Mr Agius objected against the assessments and some objections were allowed in part, others disallowed. In some cases, the taxable income assessed by the Commissioner was increased, as a result of the Commissioner becoming aware of further amounts that were considered to represent Mr Agius’ Australian-sourced income. The Commissioner made amended assessments calculating the tax payable by reference to the non-resident tax scales. The additional tax for late return was remitted in full, but the administrative penalty was maintained. The Tribunal said Mr Agius identified his income during the relevant years as falling into only 2 categories, namely:
- His share in the net income of the Moore Stephens/PKF Vanuatu practice (which was paid to him as a regular monthly payment described as “partner salary”, plus a final allocation at year end, calculated so that his total remuneration equalled the agreed portion of the partnership’s profits); and
- Director’s fees paid to him by International Finance Trust Company Limited (IFTC), based in Vanuatu.
Mr Agius applied to the Tribunal for review of the objection decisions. The Tribunal said there were 2 areas of dispute between Mr Agius and the Commissioner:
- Was Mr Agius a resident of Australia during any of the income years?
- How much of Mr Agius’ income during the relevant years was from Australian sources?
After reviewing the evidence, the Tribunal held that Mr Agius was not a resident of Australia at any time during any of the relevant years. Although he spent time in Australia, and stayed at the family home, or at his mother-in-law’s house, or at friends’ houses, the Tribunal considered they were places he stayed but not places where he lived.
The Tribunal found however that the taxpayer did have Australian-sourced income and that was subject to tax in Australia and he should have therefore lodged a tax return for each of the relevant years (which he did not do).
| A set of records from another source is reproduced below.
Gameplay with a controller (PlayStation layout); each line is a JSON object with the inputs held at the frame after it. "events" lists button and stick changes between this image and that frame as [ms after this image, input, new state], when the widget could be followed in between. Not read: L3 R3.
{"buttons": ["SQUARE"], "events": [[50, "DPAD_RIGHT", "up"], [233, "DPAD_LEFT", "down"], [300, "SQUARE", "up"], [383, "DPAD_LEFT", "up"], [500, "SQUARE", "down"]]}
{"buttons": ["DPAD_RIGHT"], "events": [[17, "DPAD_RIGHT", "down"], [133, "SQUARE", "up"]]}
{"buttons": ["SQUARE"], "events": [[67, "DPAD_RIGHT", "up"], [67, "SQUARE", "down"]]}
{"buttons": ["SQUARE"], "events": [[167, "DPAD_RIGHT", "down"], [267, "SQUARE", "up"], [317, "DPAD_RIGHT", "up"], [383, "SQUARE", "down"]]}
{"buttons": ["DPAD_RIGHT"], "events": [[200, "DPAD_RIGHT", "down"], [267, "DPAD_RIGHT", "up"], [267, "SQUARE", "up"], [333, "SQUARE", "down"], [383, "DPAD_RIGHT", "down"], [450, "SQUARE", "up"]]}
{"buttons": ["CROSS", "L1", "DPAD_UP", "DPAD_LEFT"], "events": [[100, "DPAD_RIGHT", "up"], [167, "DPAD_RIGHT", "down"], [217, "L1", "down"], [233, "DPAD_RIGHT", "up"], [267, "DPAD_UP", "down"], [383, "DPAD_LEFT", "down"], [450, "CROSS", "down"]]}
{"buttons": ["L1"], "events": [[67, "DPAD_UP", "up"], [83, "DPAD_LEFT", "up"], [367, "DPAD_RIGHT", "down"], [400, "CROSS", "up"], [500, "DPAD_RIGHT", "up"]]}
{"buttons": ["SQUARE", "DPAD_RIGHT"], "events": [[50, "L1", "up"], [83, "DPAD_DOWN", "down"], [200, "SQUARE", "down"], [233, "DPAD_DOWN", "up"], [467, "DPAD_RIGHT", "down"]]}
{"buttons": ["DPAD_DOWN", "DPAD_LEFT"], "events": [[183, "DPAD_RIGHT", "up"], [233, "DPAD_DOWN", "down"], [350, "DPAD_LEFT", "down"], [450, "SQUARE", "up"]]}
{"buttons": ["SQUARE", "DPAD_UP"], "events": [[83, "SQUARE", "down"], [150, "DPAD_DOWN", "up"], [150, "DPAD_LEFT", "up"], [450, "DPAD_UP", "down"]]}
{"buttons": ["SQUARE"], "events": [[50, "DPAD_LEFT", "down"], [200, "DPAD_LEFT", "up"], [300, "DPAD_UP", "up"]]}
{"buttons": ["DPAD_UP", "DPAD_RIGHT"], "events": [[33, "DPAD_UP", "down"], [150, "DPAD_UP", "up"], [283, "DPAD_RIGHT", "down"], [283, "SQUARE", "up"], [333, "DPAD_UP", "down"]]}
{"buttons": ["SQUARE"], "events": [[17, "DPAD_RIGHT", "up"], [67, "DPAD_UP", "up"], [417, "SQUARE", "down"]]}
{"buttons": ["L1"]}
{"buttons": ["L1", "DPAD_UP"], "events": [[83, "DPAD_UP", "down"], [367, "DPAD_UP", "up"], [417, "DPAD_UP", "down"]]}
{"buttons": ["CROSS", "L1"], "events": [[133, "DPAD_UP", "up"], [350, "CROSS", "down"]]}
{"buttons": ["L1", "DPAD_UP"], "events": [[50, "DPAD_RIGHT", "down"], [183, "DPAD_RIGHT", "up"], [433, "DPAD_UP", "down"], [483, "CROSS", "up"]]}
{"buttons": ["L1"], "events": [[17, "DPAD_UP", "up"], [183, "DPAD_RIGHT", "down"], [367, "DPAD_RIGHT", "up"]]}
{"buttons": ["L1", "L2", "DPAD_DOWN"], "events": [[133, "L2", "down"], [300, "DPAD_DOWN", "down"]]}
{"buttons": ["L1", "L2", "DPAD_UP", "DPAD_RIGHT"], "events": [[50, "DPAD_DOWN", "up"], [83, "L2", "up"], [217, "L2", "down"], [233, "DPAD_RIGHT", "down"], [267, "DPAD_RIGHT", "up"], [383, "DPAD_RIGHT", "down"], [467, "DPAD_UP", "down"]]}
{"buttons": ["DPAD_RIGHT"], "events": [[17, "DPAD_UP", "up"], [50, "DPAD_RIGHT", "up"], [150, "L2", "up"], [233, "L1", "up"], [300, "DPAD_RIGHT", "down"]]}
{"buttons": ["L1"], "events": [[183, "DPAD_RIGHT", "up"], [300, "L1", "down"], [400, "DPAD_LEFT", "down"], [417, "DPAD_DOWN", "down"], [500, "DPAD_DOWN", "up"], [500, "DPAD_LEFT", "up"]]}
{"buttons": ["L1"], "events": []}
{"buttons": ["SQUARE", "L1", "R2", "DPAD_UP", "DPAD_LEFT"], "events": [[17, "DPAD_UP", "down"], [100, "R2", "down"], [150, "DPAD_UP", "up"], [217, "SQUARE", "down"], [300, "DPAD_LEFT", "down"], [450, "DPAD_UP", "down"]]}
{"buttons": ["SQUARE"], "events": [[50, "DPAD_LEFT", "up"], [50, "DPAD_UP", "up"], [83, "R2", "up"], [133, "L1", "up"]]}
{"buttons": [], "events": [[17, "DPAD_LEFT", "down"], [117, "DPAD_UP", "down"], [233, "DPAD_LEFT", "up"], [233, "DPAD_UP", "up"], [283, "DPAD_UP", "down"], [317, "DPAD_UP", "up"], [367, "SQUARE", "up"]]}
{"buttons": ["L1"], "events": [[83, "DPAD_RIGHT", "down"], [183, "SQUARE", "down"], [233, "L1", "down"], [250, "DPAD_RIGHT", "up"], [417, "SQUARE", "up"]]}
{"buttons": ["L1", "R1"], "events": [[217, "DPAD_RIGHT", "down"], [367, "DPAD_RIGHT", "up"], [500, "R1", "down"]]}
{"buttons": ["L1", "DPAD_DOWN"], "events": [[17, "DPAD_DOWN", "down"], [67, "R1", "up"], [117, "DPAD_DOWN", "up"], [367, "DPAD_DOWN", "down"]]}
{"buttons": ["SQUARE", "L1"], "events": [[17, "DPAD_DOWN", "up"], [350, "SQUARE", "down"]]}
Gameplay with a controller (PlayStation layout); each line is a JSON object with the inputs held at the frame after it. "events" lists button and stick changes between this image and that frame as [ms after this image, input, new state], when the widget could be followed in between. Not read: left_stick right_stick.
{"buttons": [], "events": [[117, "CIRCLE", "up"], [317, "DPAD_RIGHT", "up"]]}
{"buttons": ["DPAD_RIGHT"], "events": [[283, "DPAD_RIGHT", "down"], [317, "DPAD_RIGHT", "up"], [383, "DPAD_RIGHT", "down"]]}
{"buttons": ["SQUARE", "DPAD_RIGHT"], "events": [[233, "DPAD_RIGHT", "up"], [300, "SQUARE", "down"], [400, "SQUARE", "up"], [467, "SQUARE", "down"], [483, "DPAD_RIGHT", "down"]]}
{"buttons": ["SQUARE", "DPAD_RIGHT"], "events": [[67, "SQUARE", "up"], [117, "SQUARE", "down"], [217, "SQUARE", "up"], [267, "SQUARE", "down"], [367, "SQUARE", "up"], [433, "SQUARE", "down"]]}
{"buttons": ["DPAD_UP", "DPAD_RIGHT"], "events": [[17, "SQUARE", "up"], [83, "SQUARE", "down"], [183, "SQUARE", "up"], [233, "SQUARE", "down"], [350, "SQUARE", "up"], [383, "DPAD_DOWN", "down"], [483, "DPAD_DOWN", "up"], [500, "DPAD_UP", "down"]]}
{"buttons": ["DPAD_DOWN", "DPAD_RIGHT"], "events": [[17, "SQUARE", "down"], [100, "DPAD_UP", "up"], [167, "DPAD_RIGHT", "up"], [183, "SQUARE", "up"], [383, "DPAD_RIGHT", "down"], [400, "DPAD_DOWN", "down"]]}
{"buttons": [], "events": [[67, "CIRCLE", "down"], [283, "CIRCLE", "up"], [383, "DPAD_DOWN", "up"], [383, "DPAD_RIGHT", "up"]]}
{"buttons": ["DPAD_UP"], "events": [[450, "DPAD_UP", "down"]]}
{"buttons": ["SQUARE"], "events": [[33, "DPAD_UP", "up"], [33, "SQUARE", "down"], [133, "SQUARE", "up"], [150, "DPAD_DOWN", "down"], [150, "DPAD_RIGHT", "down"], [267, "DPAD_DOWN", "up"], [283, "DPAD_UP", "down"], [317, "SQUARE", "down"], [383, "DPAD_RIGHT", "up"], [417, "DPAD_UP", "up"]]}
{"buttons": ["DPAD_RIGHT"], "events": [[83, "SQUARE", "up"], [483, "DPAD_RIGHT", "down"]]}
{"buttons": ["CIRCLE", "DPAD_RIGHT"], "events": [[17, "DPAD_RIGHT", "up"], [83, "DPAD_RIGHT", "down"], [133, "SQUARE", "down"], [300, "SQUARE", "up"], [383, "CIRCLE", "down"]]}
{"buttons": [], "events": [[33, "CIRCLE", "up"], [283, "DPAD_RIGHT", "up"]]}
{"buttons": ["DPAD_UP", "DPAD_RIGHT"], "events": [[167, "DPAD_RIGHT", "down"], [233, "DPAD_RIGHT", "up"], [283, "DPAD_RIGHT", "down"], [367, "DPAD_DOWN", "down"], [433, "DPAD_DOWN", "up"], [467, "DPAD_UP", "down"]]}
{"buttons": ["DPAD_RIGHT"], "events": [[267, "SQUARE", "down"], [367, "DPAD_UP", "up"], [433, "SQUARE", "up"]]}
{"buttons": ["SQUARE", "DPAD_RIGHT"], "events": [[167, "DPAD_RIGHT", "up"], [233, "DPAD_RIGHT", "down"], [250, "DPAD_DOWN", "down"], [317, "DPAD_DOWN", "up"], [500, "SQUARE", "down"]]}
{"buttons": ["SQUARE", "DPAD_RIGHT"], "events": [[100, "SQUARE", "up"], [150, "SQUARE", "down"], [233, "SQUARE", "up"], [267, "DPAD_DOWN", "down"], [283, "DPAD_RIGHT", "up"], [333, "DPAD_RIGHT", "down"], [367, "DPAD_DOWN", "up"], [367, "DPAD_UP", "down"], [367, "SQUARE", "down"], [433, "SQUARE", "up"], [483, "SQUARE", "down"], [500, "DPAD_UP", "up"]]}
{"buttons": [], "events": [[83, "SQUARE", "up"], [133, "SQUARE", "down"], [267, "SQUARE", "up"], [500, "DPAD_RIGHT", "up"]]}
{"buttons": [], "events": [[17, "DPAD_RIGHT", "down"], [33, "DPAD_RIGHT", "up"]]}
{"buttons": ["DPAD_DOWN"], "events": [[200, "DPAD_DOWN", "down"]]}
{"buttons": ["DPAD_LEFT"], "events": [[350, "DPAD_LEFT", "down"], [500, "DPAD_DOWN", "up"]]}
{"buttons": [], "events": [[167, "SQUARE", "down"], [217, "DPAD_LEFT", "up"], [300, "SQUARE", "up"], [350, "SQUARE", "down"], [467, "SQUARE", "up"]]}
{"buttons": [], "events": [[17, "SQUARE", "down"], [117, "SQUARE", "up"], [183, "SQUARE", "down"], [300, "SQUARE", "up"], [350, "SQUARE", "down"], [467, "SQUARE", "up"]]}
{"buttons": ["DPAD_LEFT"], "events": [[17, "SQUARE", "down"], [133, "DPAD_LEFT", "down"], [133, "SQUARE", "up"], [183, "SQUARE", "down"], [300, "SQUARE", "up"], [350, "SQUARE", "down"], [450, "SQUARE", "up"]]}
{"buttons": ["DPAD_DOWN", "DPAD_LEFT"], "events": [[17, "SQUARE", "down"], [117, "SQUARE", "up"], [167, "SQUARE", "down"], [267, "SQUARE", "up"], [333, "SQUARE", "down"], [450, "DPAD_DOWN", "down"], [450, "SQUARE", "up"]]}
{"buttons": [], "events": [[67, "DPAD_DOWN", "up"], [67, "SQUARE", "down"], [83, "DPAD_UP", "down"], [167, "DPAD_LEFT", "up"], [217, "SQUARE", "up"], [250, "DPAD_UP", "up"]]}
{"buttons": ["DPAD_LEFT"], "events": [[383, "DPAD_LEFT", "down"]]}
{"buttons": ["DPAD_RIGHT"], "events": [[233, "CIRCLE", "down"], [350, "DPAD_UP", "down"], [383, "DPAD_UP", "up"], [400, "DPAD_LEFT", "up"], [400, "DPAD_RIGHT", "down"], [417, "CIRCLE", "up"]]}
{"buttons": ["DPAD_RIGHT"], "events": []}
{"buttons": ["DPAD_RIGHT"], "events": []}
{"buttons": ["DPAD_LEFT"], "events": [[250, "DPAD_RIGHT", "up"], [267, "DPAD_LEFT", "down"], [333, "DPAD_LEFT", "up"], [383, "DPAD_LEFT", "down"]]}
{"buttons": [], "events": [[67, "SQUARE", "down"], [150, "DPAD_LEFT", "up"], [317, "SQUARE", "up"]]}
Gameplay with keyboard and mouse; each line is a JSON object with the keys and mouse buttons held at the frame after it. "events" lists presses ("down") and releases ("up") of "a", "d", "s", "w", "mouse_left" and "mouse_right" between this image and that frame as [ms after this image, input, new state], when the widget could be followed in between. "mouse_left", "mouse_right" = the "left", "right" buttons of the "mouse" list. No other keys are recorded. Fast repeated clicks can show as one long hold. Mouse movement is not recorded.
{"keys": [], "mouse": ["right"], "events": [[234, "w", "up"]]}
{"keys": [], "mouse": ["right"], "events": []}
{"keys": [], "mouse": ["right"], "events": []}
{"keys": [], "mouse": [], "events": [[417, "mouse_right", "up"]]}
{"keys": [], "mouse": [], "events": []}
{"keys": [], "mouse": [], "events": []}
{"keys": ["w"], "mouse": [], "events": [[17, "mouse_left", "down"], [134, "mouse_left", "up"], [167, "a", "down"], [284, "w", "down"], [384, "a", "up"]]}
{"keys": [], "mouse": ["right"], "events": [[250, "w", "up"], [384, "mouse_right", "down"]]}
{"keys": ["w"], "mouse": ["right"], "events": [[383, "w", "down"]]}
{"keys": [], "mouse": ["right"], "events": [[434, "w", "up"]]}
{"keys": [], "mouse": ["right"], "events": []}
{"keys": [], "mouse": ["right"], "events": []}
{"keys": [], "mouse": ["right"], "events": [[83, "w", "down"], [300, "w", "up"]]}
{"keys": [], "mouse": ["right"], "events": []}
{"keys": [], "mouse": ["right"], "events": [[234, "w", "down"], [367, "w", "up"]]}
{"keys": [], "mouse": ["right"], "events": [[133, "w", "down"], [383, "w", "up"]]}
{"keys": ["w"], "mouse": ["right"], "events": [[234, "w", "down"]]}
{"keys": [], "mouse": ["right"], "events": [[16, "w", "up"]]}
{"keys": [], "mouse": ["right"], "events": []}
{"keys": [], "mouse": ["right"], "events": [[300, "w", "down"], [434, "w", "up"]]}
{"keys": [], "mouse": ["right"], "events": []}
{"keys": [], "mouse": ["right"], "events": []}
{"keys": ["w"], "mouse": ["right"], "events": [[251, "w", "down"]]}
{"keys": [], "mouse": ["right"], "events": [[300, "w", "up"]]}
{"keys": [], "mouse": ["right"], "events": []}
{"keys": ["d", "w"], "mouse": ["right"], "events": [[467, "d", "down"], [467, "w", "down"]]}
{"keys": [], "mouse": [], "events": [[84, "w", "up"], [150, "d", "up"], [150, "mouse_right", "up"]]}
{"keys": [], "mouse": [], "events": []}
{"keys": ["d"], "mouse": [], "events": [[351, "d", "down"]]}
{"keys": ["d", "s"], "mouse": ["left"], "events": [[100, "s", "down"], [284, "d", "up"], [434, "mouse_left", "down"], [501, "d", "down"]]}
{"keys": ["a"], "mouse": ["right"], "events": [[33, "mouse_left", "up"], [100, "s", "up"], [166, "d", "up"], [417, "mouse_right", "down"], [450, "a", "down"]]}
The Tribunal said it was not possible to quantify this amount “because of Mr Agius’ failure to provide comprehensive information about the proportion of the partnership’s net income that is attributable to sources in Australia”. The Tribunal said the taxpayer had not discharged the burden of proving that the assessments were excessive.
It also held that the administrative penalty was correctly imposed at 75% and there were no grounds for remission of that penalty.
The Tribunal therefore upheld the Commissioner’s objection decisions.
(AAT Case [2014] AATA 854, Re Agius and FCT, AAT, Frost DP, AAT Ref: 2011/3772-3781, 17 November 2014.)